Il rischio di contrarre l’infezione da SARS-CoV2 non è modificato nei pazienti con SM e non è sostanzialmente influenzato dalle terapie. Le persone con sclerosi multipla di età superiore ai 60 anni, che presentano maggiore disabilità, che sono in fase progressiva e che hanno comorbidità, hanno un rischio aumentato di un decorso più sfavorevole in caso di infezione da Covid-19, per cui devono porre più attenzione alla minimizzazione dei rischi di infezione. Nessuna delle terapie utilizzate nella cura della SM sembra influenzare la letalità da Covid, ma i farmaci che hanno un’azione selettiva contro i linfociti B comportano un aumento di rischio di un’evoluzione più grave della malattia. Per i farmaci iniettabili, come gli interferoni e altri farmaci modulatori, come fingolimod e dimetilfumarato, non sono stati rilevati effetti negativi sull’evoluzione di una eventuale infezione da Covid-19. Per quanto riguarda i farmaci immunosoppressori, non vi sono ancora dati sufficienti per stimare gli eventuali effetti negativi. I pazienti che hanno ricevuto un trattamento steroideo (cortisone, ndr) nel mese antecedente allo sviluppo di Covid-19, hanno un maggiore rischio di un decorso più sfavorevole della malattia.
Ci sono stati casi di Covid nei pazienti seguiti dal vostro centro? L’emergenza sanitaria ha creato difficoltà nelle terapie o nelle visite di controllo?
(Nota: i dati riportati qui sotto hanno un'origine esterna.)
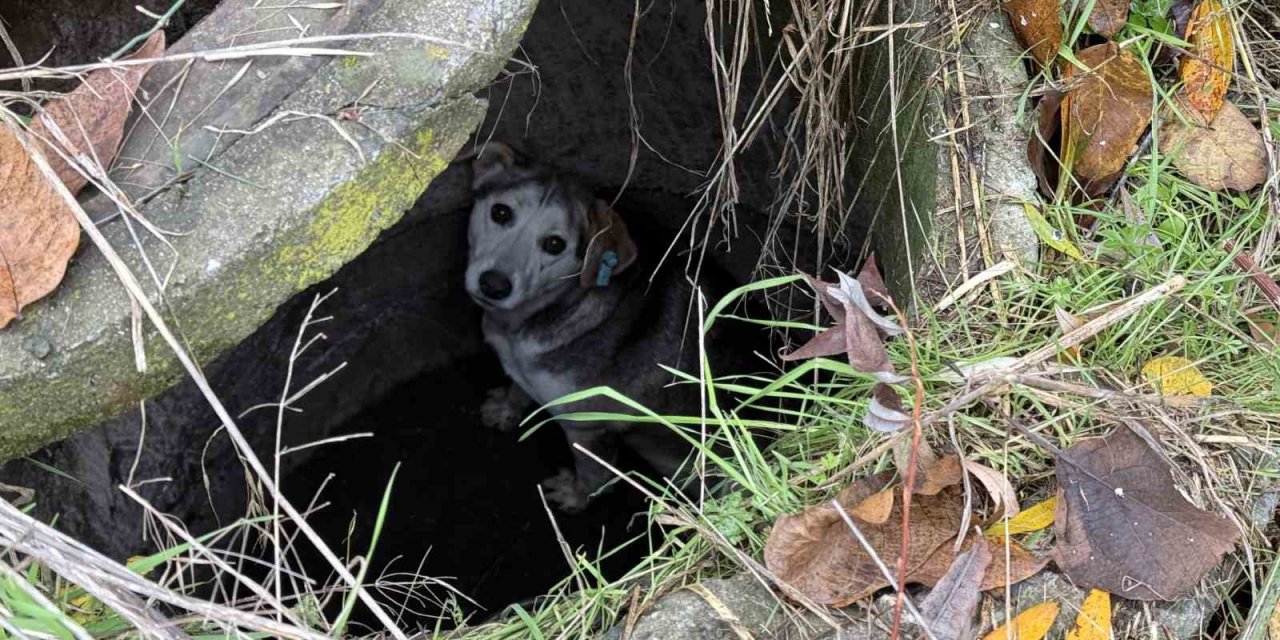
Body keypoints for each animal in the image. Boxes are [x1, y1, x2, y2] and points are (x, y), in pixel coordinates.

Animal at [463, 142, 747, 512]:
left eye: (554, 244)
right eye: (500, 213)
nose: (494, 285)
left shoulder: (587, 427)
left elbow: (594, 474)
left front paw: (577, 496)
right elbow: (518, 387)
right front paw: (507, 409)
Nella nostra zona, dall’inizio dell’emergenza, abbiamo avuto 6 pazienti con sclerosi multipla risultati positivi al Covid, di questi solo 2 sono risultati leggermente sintomatici. Non c’è stato nessun ritardo nelle terapie infusionali e ospedaliere, gli unici rallentamenti registrati sono stati quelli relativi ai controlli a scadenza (ad esempio le visite neurologiche annuali), o le visite di controllo, posticipate principalmente per scelta dei pazienti.
Il vaccino è consigliato nei pazienti con sclerosi multipla?
Tutte le persone con SM, in terapia o non in terapia con farmaci modificanti il decorso, dovrebbero vaccinarsi per ridurre il rischio di Covid-19, in modo particolare quelle disabili, con forme progressive di SM, di età più avanzata e con altre concomitanti malattie (comorbidità). Per quanto oggi noto, gli effetti collaterali dei vaccini disponibili sono generalmente blandi e si risolvono, nella maggior parte dei casi, entro 1-2 giorni; raramente si presenta una leggera forma febbrile, che può comportare una transitoria accentuazione dei disturbi neurologici, ma non sono attesi effetti negativi sul decorso della malattia. Secondo il parere motivato della Società Italiana di Neurologia anche il vaccino Astra-Zeneca può essere utilizzato nelle persone con Sclerosi Multipla nella fascia di età compresa tra i 18 ed i 65 anni. Naturalmente è sempre consigliabile fare riferimento al proprio neurologo che potrà valutare la condizione clinica specifica di ciascun paziente relativamente alla eventuale condizione di fragilità.